I told you she’s the funniest kid ever.


Sunday, July 14, 2013

Wet Blanket

This morning I asked Brad if he could keep Harper busy while I straightened up the house. This is where I found them:

Look at how much fun she's having!

I think I need to work on letting go a little. I never would have thought of doing this because I'd be too concerned she'd fall and hurt herself, or we'd be wasting too much water, or that it would be a big mess to clean up afterward. It's a good thing she has a dad to make big messes (and memories) with.

Well done, Brad. Well done.

Tuesday, July 9, 2013

My Birthday

Happy birthday to me! I can't believe I'm forty... something already.

As a marker I thought I'd get an updated baby belly shot (you people are unrelenting with your demands!) but wasn't able to get my face and my belly in the same shot due to, let's call it "girth" issues. (I'm not sure I would have been able to get the whole belly alone in the shot, either, for that matter.)

Of course, the camera always attracts Harper's attention like a moth to a flame. So this is what I ended up with:

And then there was this...
I humbly offer the following birthday-related Harperism, in two parts.

Part I:

Harper was asking me what kind of birthday I wanted; a dinosaur birthday? A dog birthday? I told her I wanted a clean house and cuddling birthday. Then this morning I found her taking all the pillows off the couch and throwing them on the floor.

Me: “Remember, today we are having a clean house birthday.”

Harper: “OK, mommy. I will make a mess tomorrow.”

Part II:

And our (fantastic) sitter recanted the following exchange from this afternoon:
Sitter: “What did you get mommy for her birthday?”

Harper: “Mommy wants a clean house.”

Sitter: “Oh, really?”

Harper: “Mommy is so silly!”
I suppose I am.
Thank you for all the wonderful birthday wishes!

Wednesday, July 3, 2013

Photo Shoot

With all the baby planning around here I haven't taken the camera out in a while, and since the Bookers are still on a self-imposed quarantine (thank you RSV Type-A) I thought I would try to get a couple of shots of Harper this morning.

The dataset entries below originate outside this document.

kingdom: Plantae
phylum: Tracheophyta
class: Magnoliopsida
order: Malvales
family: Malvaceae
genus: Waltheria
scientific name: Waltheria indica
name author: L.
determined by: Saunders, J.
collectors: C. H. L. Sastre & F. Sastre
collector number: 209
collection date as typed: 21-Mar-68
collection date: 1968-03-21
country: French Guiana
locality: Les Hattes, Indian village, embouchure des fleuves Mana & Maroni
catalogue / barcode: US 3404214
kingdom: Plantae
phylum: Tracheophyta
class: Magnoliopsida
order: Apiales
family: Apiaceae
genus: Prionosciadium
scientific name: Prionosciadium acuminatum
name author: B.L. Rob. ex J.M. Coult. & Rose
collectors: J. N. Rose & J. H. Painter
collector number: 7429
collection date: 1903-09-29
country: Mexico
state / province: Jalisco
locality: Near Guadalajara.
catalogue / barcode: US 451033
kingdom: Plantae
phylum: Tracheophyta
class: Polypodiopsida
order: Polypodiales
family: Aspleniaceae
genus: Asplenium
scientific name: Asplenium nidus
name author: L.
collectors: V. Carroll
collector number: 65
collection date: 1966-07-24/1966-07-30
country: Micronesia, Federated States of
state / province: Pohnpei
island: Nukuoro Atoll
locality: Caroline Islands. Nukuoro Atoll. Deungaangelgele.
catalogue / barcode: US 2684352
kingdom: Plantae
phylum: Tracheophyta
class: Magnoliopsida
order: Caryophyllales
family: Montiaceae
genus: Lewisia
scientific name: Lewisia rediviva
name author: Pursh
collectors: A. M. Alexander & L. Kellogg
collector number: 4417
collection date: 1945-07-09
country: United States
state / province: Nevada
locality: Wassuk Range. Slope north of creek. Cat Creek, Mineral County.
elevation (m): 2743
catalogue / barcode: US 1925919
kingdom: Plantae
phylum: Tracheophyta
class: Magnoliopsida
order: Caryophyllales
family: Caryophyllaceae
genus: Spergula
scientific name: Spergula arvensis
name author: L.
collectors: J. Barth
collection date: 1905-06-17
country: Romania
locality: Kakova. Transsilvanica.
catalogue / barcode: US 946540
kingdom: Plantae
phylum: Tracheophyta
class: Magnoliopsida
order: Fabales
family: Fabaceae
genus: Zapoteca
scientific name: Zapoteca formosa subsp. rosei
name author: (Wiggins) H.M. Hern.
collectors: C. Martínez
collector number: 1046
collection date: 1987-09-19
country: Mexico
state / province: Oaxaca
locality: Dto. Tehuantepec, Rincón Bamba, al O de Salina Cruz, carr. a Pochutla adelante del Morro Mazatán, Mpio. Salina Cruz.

The weather was perfectly overcast and our neighbors have a pretty painted fence in the ally behind their home which I've wanted to use as a background for some time. Today was the day! Unfortunately, it was also a good day for mosquitos, and they see Harper as an All-You-Can-Eat Buffet, so we only were out for about ten minutes before we were forced back indoors.

Harper insisted on bringing Sir Bumble Frog along.

She quickly became disenchanted with the entire process.
If only she'd stay still!

I wish this one weren't blurry... just look at that expression!

I'll have to try again in a couple of days.